Let $f_n$ be a sequence of measurable functions which converge in measure to a function $f$. My first question is, is $f$ itself necessarily measurable?
Now suppose that $|f_n| \leq |g|$ for some integrable function $g$. How do we argue that $|f-f_n|$ is integrable? If $f_n$ converged pointwise to $f$, then we would also have $|f| \leq |g|$, so that $|f- f_n| \leq 2 |g|$, but we can't do that here. The textbook I'm using is Royden, by the way.

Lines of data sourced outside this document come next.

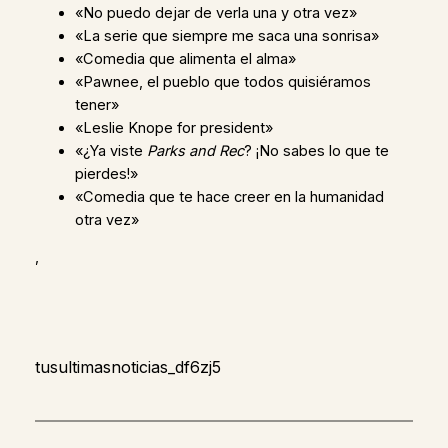
«No puedo dejar de verla una y otra vez»
«La serie que siempre me saca una sonrisa»
«Comedia que alimenta el alma»
«Pawnee, el pueblo que todos quisiéramos
tener»
«Leslie Knope for president»
«¿Ya viste
Parks and Rec
? ¡No sabes lo que te
pierdes!»
«Comedia que te hace creer en la humanidad
otra vez»
,
tusultimasnoticias_df6zj5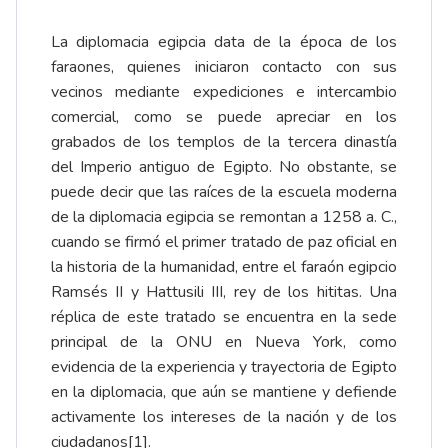
La diplomacia egipcia data de la época de los
faraones, quienes iniciaron contacto con sus
vecinos mediante expediciones e intercambio
comercial, como se puede apreciar en los
grabados de los templos de la tercera dinastía
del Imperio antiguo de Egipto. No obstante, se
puede decir que las raíces de la escuela moderna
de la diplomacia egipcia se remontan a 1258 a. C.,
cuando se firmó el primer tratado de paz oficial en
la historia de la humanidad, entre el faraón egipcio
Ramsés II y Hattusili III, rey de los hititas. Una
réplica de este tratado se encuentra en la sede
principal de la ONU en Nueva York, como
evidencia de la experiencia y trayectoria de Egipto
en la diplomacia, que aún se mantiene y defiende
activamente los intereses de la nación y de los
ciudadanos
[1]
.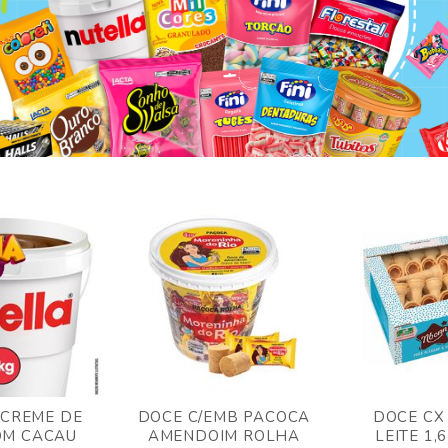
 CREME DE
DOCE C/EMB PACOCA
DOCE CX
OM CACAU
AMENDOIM ROLHA
LEITE 1,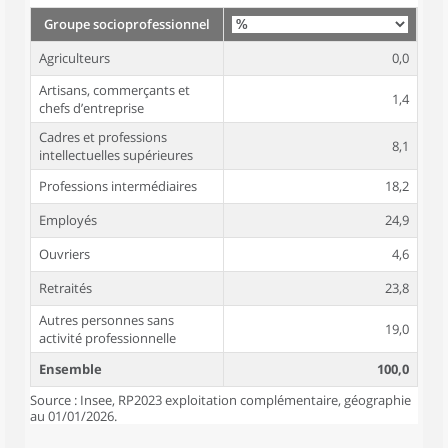
Groupe socioprofessionnel
Agriculteurs
0,0
Artisans, commerçants et
1,4
chefs d’entreprise
Cadres et professions
8,1
intellectuelles supérieures
Professions intermédiaires
18,2
Employés
24,9
Ouvriers
4,6
Retraités
23,8
Autres personnes sans
19,0
activité professionnelle
Ensemble
100,0
Source : Insee, RP2023 exploitation complémentaire, géographie
au 01/01/2026.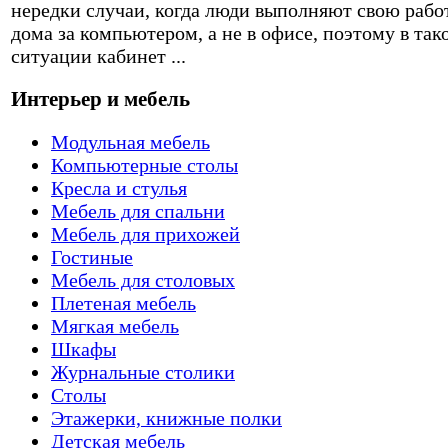
нередки случаи, когда люди выполняют свою рабо
дома за компьютером, а не в офисе, поэтому в так
ситуации кабинет ...
Интерьер и мебель
Модульная мебель
Компьютерные столы
Кресла и стулья
Мебель для спальни
Мебель для прихожей
Гостиные
Мебель для столовых
Плетеная мебель
Мягкая мебель
Шкафы
Журнальные столики
Столы
Этажерки, книжные полки
Детская мебель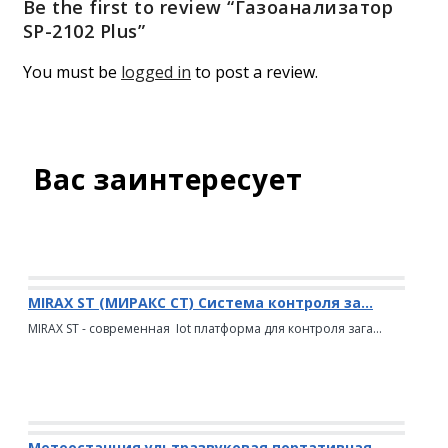
Be the first to review “Газоанализатор
SP-2102 Plus”
You must be
logged in
to post a review.
Вас заинтересует
MIRAX ST (МИРАКС СТ) Система контроля за...
MIRAX ST - современная Iot платформа для контроля зага...
Метеостанция ультразвуковая портативная...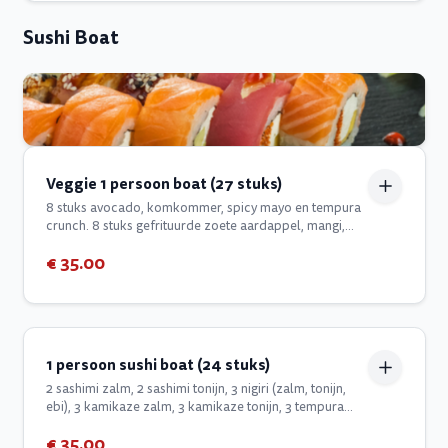
Sushi Boat
Veggie 1 persoon boat (27 stuks)
8 stuks avocado, komkommer, spicy mayo en tempura
crunch. 8 stuks gefrituurde zoete aardappel, mangi,
spicy mayo en tempura crunch. 8 stuks Japanse
€ 35.00
rammenas, mango, gefrituurde zoete aardappel, spicy
mayo, groen fisse salade
1 persoon sushi boat (24 stuks)
2 sashimi zalm, 2 sashimi tonijn, 3 nigiri (zalm, tonijn,
ebi), 3 kamikaze zalm, 3 kamikaze tonijn, 3 tempura
scampi, 4 dragon eyes, 4 in/out roll
€ 35.00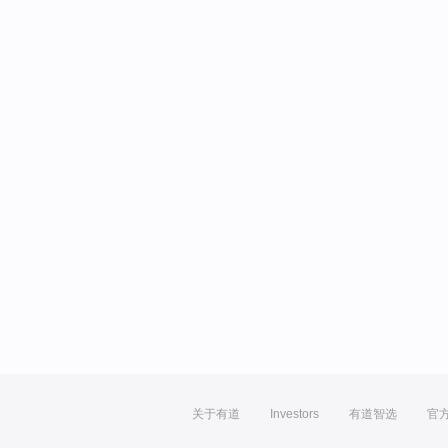
关于有道
Investors
有道智选
官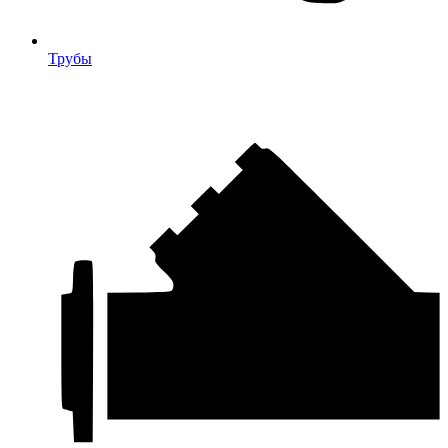
Трубы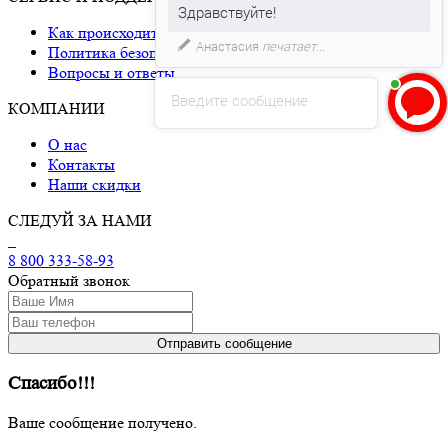
Давайте мы поможем Вам с
Как происходит доставка
размером!)
Политика безопасности
Вопросы и ответы
Введите сообщение
КОМПАНИИ
О нас
Контакты
Наши скидки
СЛЕДУЙ ЗА НАМИ
8 800 333-58-93
Обратный звонок
Спасибо!!!
Ваше сообщение получено.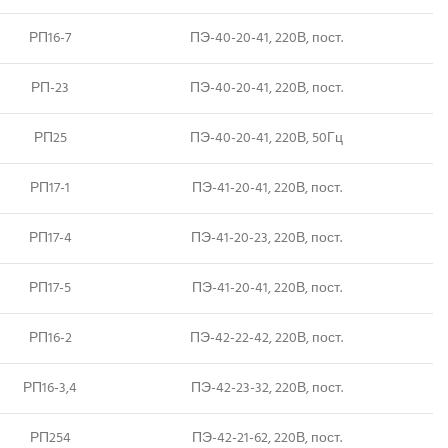
РП16-7
ПЭ-40-20-41, 220В, пост.
РП-23
ПЭ-40-20-41, 220В, пост.
РП25
ПЭ-40-20-41, 220В, 50Гц
РП17-1
ПЭ-41-20-41, 220В, пост.
РП17-4
ПЭ-41-20-23, 220В, пост.
РП17-5
ПЭ-41-20-41, 220В, пост.
РП16-2
ПЭ-42-22-42, 220В, пост.
РП16-3,4
ПЭ-42-23-32, 220В, пост.
РП254
ПЭ-42-21-62, 220В, пост.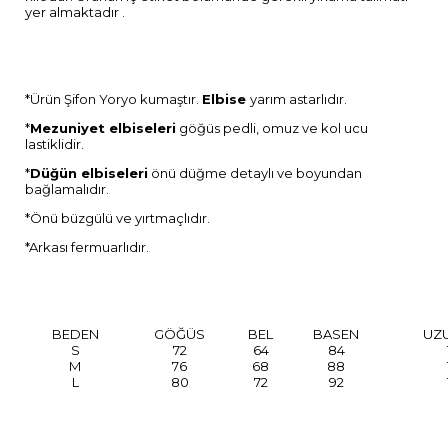
yer almaktadır .
*Ürün Şifon Yoryo kumaştır.
Elbise
yarım astarlıdır.
*
Mezuniyet elbiseleri
göğüs pedli, omuz ve kol ucu
lastiklidir.
*
Düğün elbiseleri
önü düğme detaylı ve boyundan
bağlamalıdır.
*Önü büzgülü ve yırtmaçlıdır.
*Arkası fermuarlıdır.
BEDEN
GÖĞÜS
BEL
BASEN
UZ
S
72
64
84
M
76
68
88
L
80
72
92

Yes the limiting function is measurable. To prove this, show that convergence in measure implies convergence almost surely along a subsequence. Then use the fact (or reprove easily) that almost sure convergence implies measurability. As a hint, recall that you would need to show $\{x: \ f(x)\leq t\}$ is measurable for each $t$. If you focus on the set $A$ where $f_n(x)$ converges to $x$, then then you can write $\{x: \ f(x)\leq t\}$ as $\cap_n \{x: f_n(x)\leq t\}$ plus some measure 0 set.
To se that $|f-f_n|$ is integrable, use triangle inequality: $|f-f_n|\leq |f|+|f_n|\leq |f|+|g|\leq 2|g|$, where the r.h.s. is integrable. You are using the fact that if $|f|\leq |g|$, where $|g|$ is integrable, then so is $f(x)$ (assuming both are measurable of course).